# New Member & Some Questions! 1987 Sentra SE Coupe & Pictures!



## t14revolution (Jul 10, 2007)

Hi all, I just purchased a 1987 Sentra Hatch version.
Here are pictures!

I've tried to research as much as I could about the car. I found out that it is a B12 generation, but what confuses me is the model name. It says SE on the back of my car, but when I look this up in autos.msn.com it says SE Coupe and lists another model called the E Hatch (and of course some other models like XE and Wagon, very much like looking at the different civic models). Wikipedia doesn't clarify about the models much. I couldn't find much detailed info about my car by google, or this forum.

Anyways my main question is. . . SE Coupe = better version of the E Hatch?
or SE coupe IS the hatch and no E Hatch exists. . . I could think of other possibilities, but I'll leave it at that. Any other detailed info about the car would be most appreciated!

Second question is I'm trying to figure out if my car went through an A/C conversion sometime during its first and second owners. I look under the hood and see these fairly new vibrant colored stem valve caps (one red and one blue) and read in some A/C conversion forum that the conversion kit's come with new stem valve caps.
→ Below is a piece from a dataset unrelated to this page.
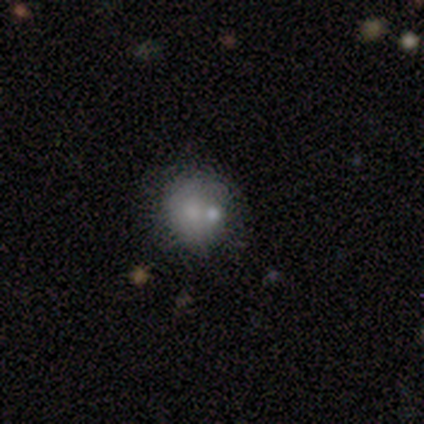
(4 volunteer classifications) A smooth galaxy with no disk features (50%, tied with featured or disk) that is round (50%, tied with in between).

Vote fractions:
- Smooth or featured? smooth: 50% (tied) / featured or disk: 50% (tied) / star or artifact: 0%
- How rounded? round: 50% (tied) / in between: 50% (tied) / cigar-shaped: 0%
- Merging? merger: 50% / none: 25% / major disturbance: 25% / minor disturbance: 0%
I'm only assuming that these valves are related to the A/C unit, and I could just be completely wrong, as I'm fairly an ametuer with car mechanics. Anyways, my AC is kind of weak and I was wondering if there was any way to find out if its still the factory r12, or converted r134a, so I don't end up mixing r134a with r12, or waisting money at a specialist.

Thanks all!

Here is a picture of the hood, you can find the caps towards the left. Bigger picture can be viewed at this link


----------



## t14revolution (Jul 10, 2007)

Ok so scratch the model confusion question, I figured out that the hatchback is different and that my SE is a sport coupe with a liftback, not a hatchback.


----------



## WoLfFaNgZ (Nov 8, 2004)

from the pic thats a R-134a inlet, the R12 inlet is way smaller and has a black cap. 








like this


----------



## t14revolution (Jul 10, 2007)

cool thanks! so I should be safe to just recharge it with 134a? I talked to a guy at an auto store and he said that the conversion kit that they sell doesn't require any new or replacement of parts and that it just basically takes out the r12 and puts in the 134a. I hope my car doesn't die when I recharge it.

Thanks a bunch!


----------



## BeyondBiscuits2 (Jan 18, 2006)

The Sport Coupe was the top of the line "sporty" B12 of its day. It came with stiffer suspension, thicker sway bars, and overall better handling and appearance. It even came with all the frills in terms of interior packages. Its only downside was the underpowered E16 powerplant; Nissan should have released it with either the CA16DE or CA18DE from the Pulsar NX SE KN13 models.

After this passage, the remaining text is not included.